-- Task to complete --
Give the listing's lines starting at the line containing "you sell your fine china, making the" and ending at the line containing "company now." as a Markdown table with the columns Row and Line, one numbered row per line, with blank lines skipped. Leave the pictures out of the answer.

-- Records supplied --

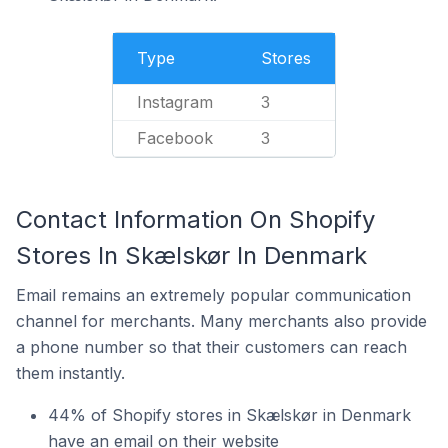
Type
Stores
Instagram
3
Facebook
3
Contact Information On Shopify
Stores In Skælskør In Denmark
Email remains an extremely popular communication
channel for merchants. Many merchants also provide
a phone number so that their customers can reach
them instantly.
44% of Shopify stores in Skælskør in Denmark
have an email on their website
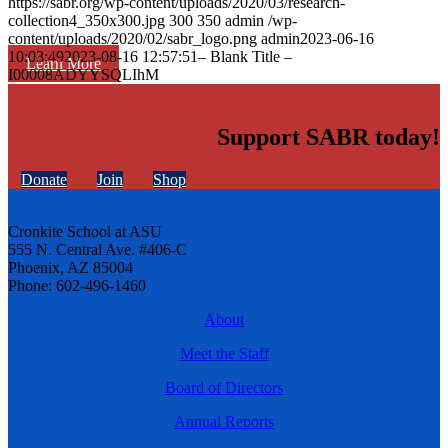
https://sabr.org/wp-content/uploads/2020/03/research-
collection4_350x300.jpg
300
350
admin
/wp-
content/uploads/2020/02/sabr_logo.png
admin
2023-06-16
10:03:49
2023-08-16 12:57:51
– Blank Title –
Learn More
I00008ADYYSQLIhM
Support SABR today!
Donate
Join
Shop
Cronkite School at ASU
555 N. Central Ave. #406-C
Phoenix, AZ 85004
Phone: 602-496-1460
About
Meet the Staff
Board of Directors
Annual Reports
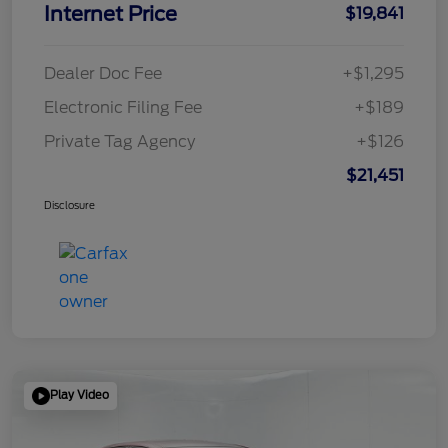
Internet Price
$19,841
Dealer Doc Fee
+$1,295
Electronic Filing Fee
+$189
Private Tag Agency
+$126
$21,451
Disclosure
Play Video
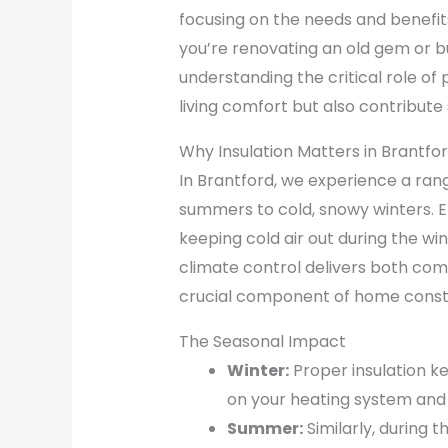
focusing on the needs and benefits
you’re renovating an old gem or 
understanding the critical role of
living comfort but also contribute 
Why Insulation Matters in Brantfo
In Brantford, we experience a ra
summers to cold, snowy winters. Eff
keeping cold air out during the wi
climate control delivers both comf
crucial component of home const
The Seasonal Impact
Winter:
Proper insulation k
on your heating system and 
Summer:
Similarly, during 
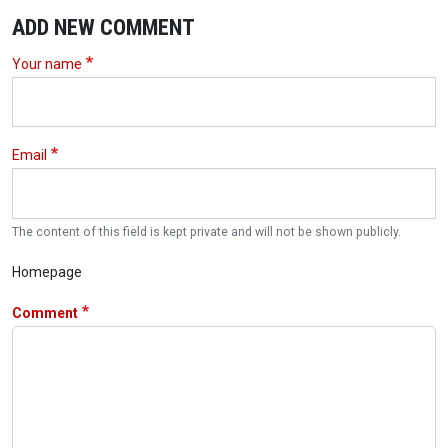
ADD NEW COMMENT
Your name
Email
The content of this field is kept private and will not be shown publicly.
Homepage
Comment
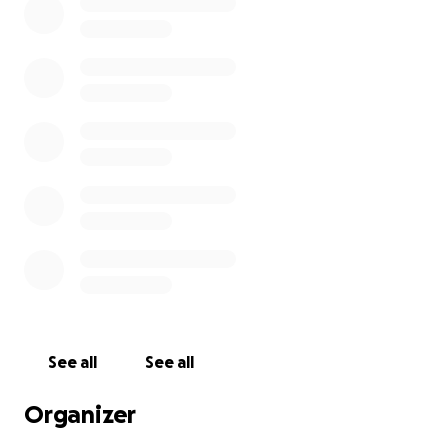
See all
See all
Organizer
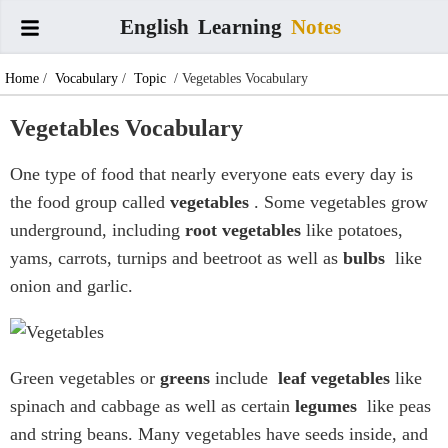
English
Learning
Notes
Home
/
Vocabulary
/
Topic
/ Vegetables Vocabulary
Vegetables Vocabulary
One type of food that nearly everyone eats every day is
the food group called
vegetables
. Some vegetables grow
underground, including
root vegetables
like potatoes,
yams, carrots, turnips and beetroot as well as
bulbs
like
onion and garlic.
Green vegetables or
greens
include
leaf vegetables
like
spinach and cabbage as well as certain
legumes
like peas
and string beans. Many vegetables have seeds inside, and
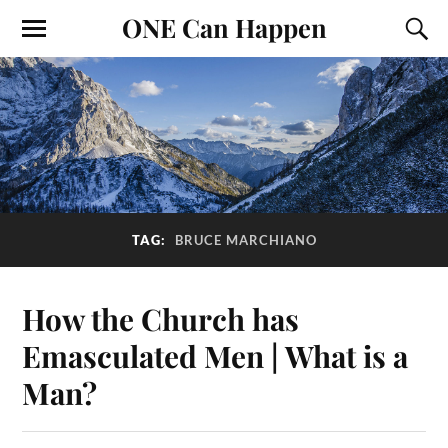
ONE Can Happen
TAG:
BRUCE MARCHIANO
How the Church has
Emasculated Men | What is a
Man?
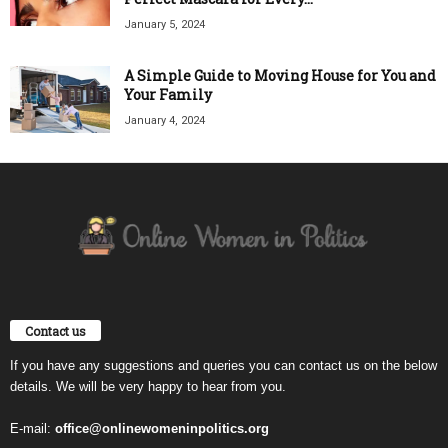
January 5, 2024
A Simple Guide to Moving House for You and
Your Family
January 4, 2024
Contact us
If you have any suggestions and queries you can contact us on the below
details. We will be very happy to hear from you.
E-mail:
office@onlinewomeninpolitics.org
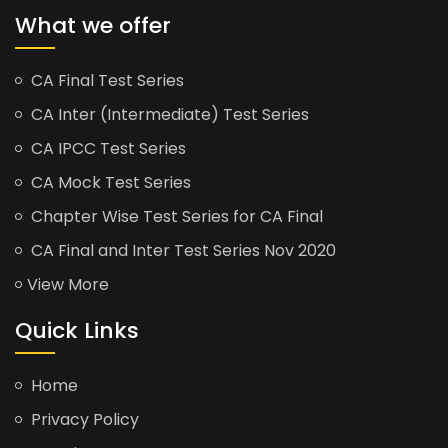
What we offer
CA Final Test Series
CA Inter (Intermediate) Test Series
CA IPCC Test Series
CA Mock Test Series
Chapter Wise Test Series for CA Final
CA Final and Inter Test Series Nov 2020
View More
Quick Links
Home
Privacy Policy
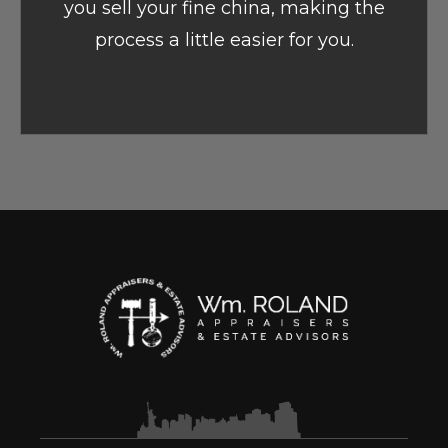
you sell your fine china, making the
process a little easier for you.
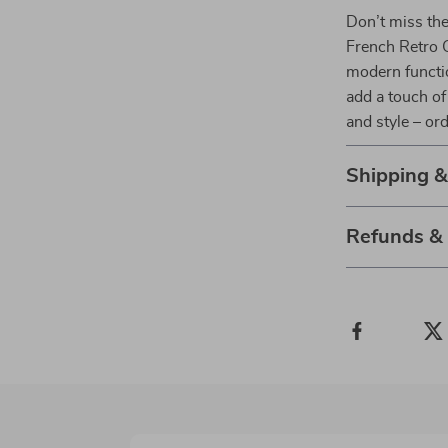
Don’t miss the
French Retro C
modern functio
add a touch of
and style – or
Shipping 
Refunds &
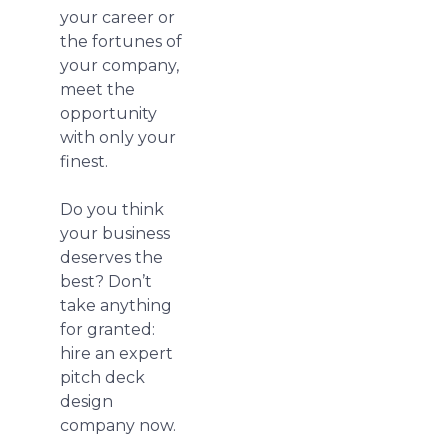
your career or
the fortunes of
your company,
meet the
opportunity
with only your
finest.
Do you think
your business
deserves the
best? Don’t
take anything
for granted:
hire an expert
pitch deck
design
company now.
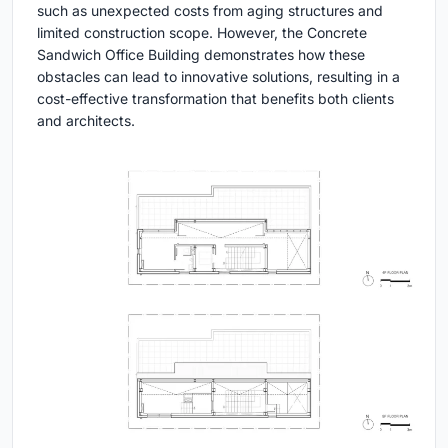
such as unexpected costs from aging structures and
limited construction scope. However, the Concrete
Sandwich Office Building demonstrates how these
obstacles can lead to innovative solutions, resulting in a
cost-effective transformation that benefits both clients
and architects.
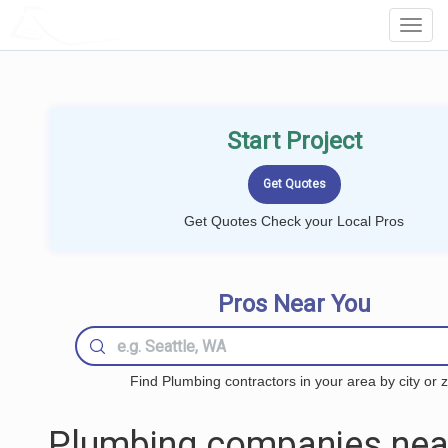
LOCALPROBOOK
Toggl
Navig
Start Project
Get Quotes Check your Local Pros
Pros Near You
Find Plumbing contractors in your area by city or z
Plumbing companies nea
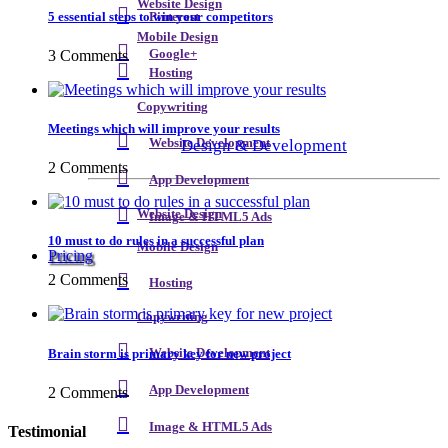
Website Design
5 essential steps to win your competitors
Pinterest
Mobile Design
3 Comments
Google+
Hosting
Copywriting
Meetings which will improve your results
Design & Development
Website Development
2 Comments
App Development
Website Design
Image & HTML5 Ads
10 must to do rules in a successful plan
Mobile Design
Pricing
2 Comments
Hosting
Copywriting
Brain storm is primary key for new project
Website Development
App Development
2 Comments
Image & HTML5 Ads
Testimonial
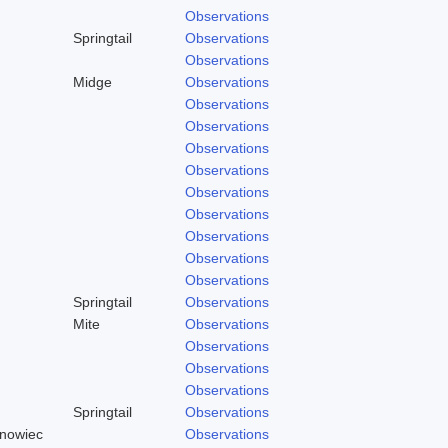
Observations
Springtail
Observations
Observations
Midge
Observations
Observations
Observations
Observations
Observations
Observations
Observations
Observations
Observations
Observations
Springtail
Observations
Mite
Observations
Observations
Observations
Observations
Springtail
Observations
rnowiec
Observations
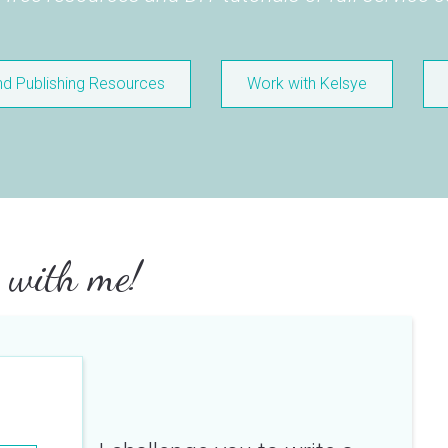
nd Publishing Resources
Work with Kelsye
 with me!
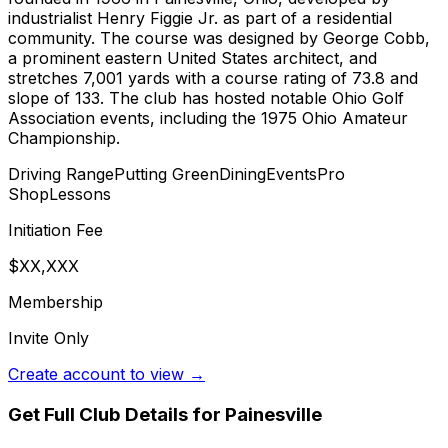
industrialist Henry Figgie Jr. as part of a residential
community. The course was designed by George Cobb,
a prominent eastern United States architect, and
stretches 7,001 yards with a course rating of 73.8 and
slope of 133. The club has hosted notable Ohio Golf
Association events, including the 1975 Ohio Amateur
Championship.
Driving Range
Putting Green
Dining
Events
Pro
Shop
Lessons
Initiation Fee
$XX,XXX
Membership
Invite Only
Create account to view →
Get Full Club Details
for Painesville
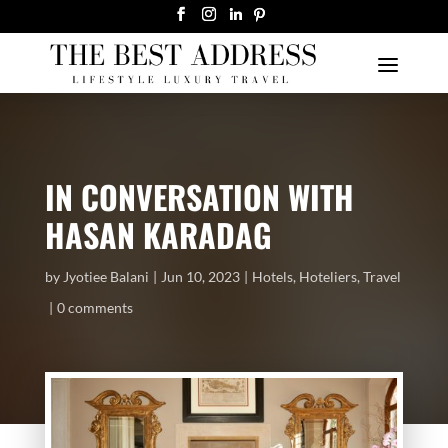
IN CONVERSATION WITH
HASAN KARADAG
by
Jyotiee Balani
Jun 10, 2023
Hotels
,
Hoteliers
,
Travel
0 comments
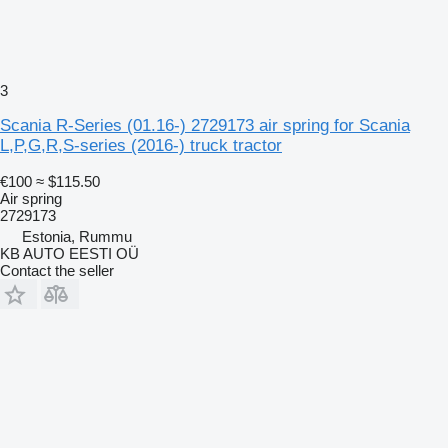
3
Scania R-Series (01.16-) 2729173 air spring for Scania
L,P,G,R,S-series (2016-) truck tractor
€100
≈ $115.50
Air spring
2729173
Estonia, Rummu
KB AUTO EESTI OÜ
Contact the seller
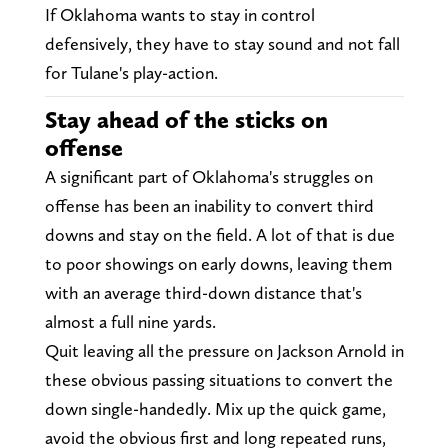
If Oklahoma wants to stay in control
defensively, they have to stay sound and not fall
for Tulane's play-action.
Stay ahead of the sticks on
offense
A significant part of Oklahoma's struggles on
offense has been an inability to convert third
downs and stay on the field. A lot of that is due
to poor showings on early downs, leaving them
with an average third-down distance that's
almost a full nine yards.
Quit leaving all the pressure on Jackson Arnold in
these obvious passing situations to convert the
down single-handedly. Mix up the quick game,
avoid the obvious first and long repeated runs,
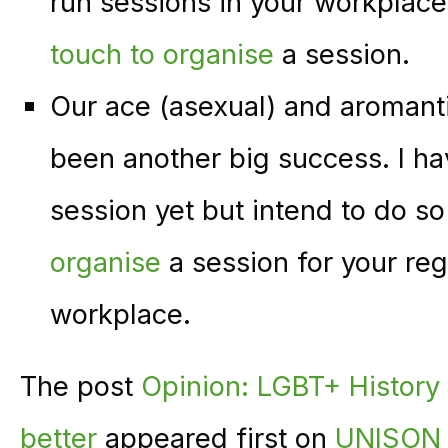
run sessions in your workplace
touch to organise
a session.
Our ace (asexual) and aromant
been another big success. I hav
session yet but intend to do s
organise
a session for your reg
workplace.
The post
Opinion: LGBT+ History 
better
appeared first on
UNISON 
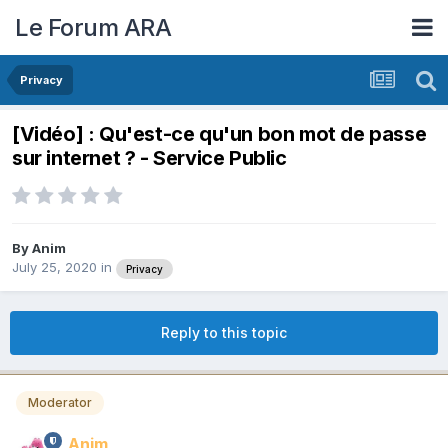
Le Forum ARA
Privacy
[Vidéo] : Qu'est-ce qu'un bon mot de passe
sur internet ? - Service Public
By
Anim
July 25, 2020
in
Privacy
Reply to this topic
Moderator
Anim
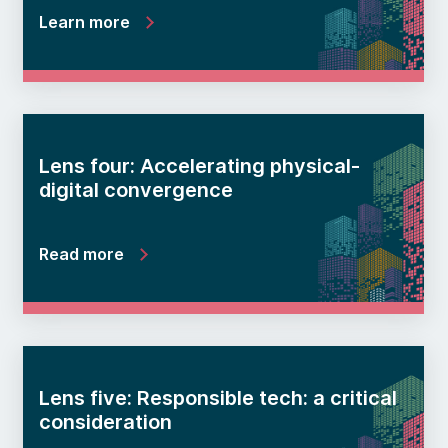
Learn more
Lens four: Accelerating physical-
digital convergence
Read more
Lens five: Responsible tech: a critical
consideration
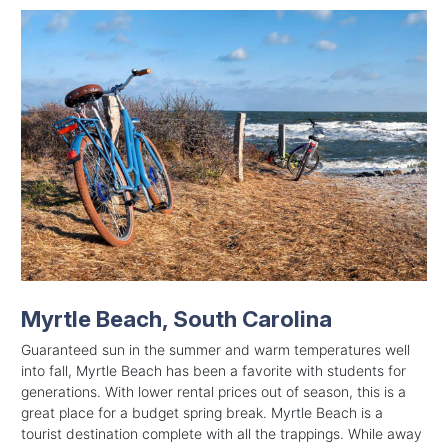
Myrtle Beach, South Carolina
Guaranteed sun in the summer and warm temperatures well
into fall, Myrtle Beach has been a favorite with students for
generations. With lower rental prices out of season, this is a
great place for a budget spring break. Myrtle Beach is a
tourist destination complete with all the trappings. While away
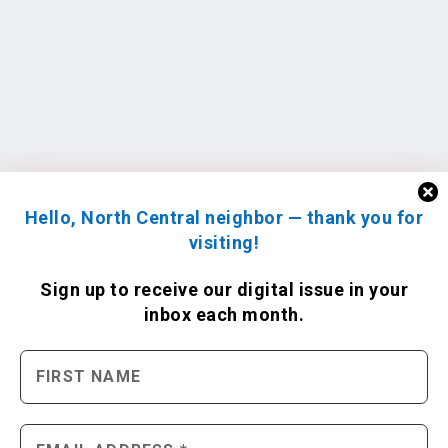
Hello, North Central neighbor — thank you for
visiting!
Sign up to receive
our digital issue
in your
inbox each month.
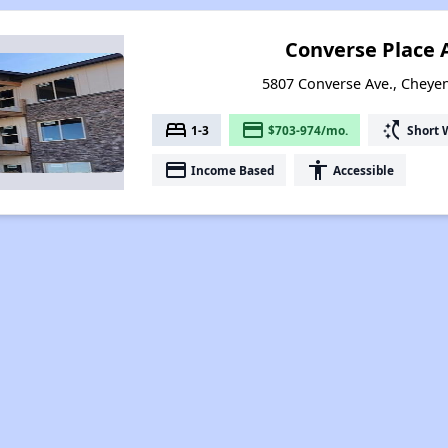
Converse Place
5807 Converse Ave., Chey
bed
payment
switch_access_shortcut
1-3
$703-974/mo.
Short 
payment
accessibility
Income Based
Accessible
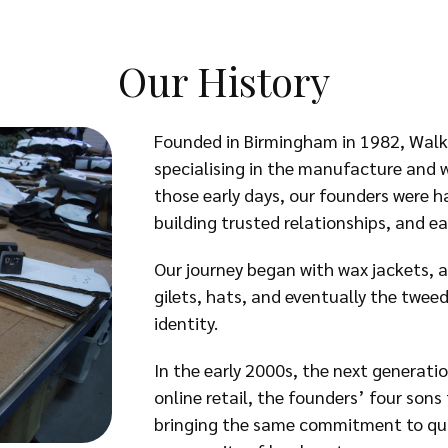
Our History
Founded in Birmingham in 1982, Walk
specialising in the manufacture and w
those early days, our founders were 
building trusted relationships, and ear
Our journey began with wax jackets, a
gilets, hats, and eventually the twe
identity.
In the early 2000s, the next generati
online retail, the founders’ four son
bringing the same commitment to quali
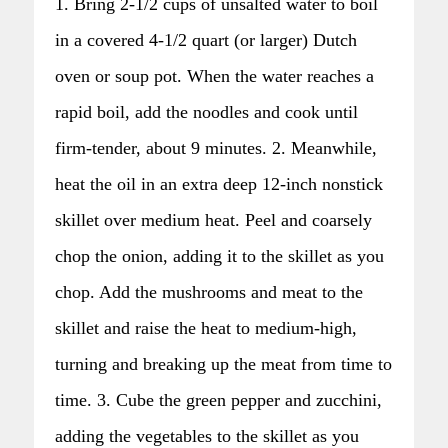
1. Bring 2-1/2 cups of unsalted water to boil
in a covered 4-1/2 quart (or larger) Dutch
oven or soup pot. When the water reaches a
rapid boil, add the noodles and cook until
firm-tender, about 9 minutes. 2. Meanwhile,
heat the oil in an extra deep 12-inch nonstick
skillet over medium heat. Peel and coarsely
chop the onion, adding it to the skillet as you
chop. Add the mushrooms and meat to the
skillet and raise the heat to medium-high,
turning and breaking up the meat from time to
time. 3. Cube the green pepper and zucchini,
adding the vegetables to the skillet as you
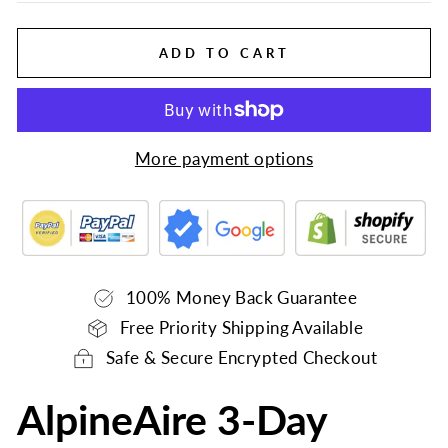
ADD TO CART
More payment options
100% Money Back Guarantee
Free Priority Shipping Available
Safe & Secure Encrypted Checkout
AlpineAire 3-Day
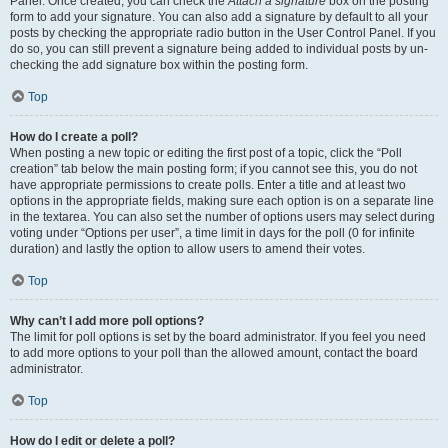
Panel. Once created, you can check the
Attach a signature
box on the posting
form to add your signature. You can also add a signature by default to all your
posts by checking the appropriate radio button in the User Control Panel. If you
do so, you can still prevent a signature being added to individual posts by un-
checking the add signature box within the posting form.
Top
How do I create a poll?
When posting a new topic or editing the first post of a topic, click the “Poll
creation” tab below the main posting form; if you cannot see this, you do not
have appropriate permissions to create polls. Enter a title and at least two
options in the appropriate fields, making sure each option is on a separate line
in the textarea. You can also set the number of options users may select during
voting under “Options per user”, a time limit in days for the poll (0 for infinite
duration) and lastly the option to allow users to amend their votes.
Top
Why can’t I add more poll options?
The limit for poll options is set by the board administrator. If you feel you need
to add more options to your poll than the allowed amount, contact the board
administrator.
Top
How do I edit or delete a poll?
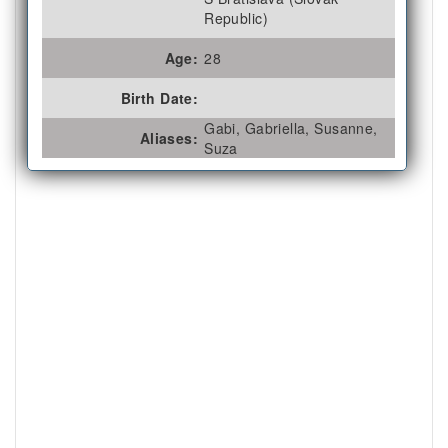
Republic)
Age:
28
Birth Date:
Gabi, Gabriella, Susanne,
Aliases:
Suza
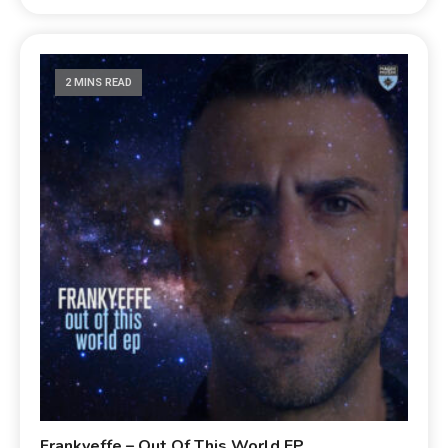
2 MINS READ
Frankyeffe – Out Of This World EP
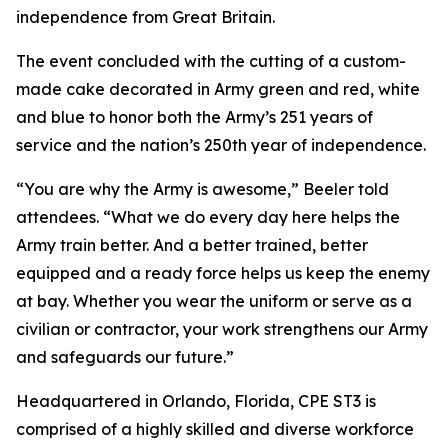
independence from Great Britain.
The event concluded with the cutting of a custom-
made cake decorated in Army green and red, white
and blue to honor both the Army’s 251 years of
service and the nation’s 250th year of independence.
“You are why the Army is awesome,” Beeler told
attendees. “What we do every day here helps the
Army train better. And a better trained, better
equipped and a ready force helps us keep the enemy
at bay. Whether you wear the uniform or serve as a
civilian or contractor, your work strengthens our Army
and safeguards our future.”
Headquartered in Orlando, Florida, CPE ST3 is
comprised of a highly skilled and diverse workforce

-- Worked solution --
| Row | Line |
|---|---|
| 1 | you sell your fine china, making the |
| 2 | process a little easier for you. |
| 3 | Don’t miss the |
| 4 | French Retro C |
| 5 | modern functio |
| 6 | add a touch of |
| 7 | and style – or |
| 8 | Shipping  |
| 9 | Refunds & |
| 10 | your career or |
| 11 | the fortunes of |
| 12 | your company, |
| 13 | meet the |
| 14 | opportunity |
| 15 | with only your |
| 16 | finest. |
| 17 | Do you think |
| 18 | your business |
| 19 | deserves the |
| 20 | best? Don’t |
| 21 | take anything |
| 22 | for granted: |
| 23 | hire an expert |
| 24 | pitch deck |
| 25 | design |
| 26 | company now. |